_WORK ITEM A_
In the forum comment, which tool had the author used to explore the parquet file when they first saw the empty translation field?
_WORK ITEM B_
Please list every file path that appears in the forum comment.
_WORK ITEM C_
Reproduce the forum comment's text from "As you can see, no" up to and including "print(df_gold_read[60:70])", with nothing changed.

_EXERCISE PASSAGE_
● ● ● ●

Matthias-Warlop avatar Matthias-Warlop commented on August 27, 2024

I have been investigating further. The issue seems to be more complex.

df_silver = pl.read_parquet(f"data/silver/locations.parquet")
df_gold = df_silver.select(
    [
        pl.when(pl.col("description").is_null())
        .then(pl.lit(None))
        .when(pl.col("description") == "")
        .then(pl.lit(None))
        .otherwise(
            pl.concat_list(
                pl.struct(
                    pl.lit("en").alias("locale"),
                    pl.col("description").alias("translation"),
                )
            )
        )
        .alias("description"),
    ]
)
# printing the the range of rows where the issue occurs
print(df_gold[60:70])
shape: (10, 1)
┌─────────────────────────────────┐
│ description                     │
│ ---                             │
│ list[struct[2]]                 │
╞═════════════════════════════════╡
│ null                            │
│ [{"en","Parking working hours … │
│ null                            │
│ [{"en","Parking working hours … │
│ [{"en","Parking working hours … │
│ [{"en","Parking working hours … │
│ [{"en","Parking working hours … │
│ null                            │
│ [{"en","Parking working hours … │
│ [{"en","Parking working hours … │
└─────────────────────────────────┘

As you can see, no issue.
If I then do

df_gold.write_parquet(f"data/gold/locations.parquet")
df_gold_read = pl.read_parquet(f"data/gold/locations.parquet")
print(df_gold_read[60:70])
shape: (10, 1)
┌─────────────────────────────────┐
│ description                     │
│ ---                             │
│ list[struct[2]]                 │
╞═════════════════════════════════╡
│ null                            │
│ [{"en","Parking working hours … │
│ null                            │
│ [{"en","Parking working hours … │
│ [{"en","Parking working hours … │
│ [{"en","Parking working hours … │
│ [{"en","Parking working hours … │
│ null                            │
│ [{"en",""}]                     │
│ [{"en","Parking working hours … │
└─────────────────────────────────┘

I see the empty translation field again, just like I saw when exploring the parquet file in data wrangler.
Even stranger is when i do this:

df_gold.write_json(f"data/gold/eldrive_locations.csv")
df_gold_read = pl.read_json(f"data/gold/eldrive_locations.csv")

● ● ● ●

_STORED DATA_
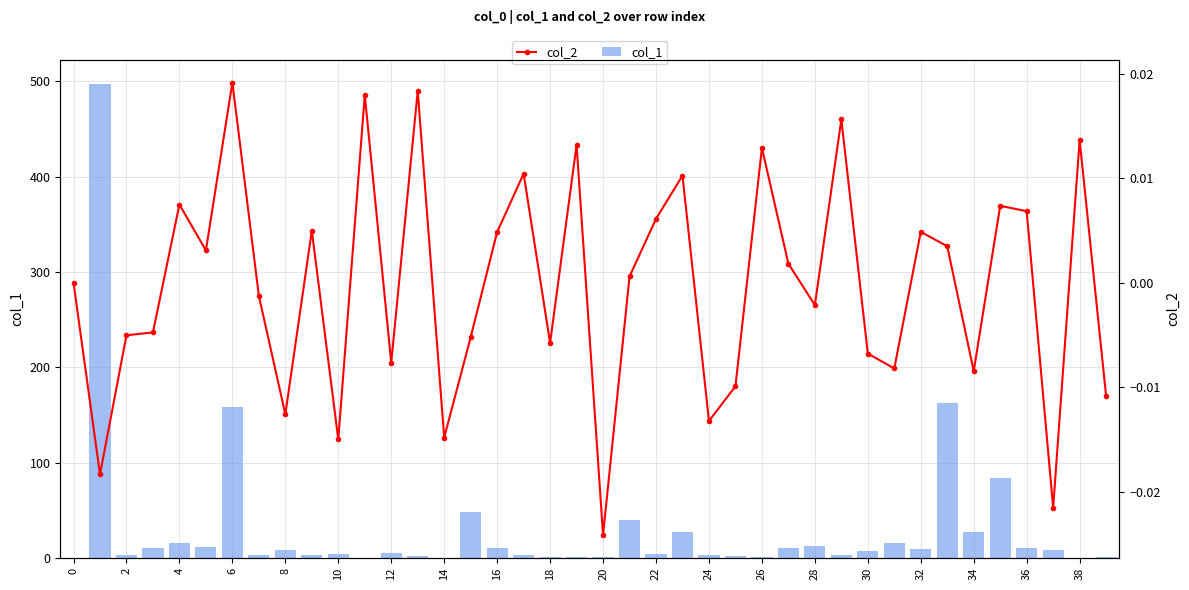

What is the sum of all col_1 values?

1210.8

● ● ● ●

_EXERCISE RESULT A_
Data wrangler.

_EXERCISE RESULT B_
data/silver/locations.parquet
data/gold/locations.parquet
data/gold/eldrive_locations.csv

_EXERCISE RESULT C_
As you can see, no issue.
If I then do

df_gold.write_parquet(f"data/gold/locations.parquet")
df_gold_read = pl.read_parquet(f"data/gold/locations.parquet")
print(df_gold_read[60:70])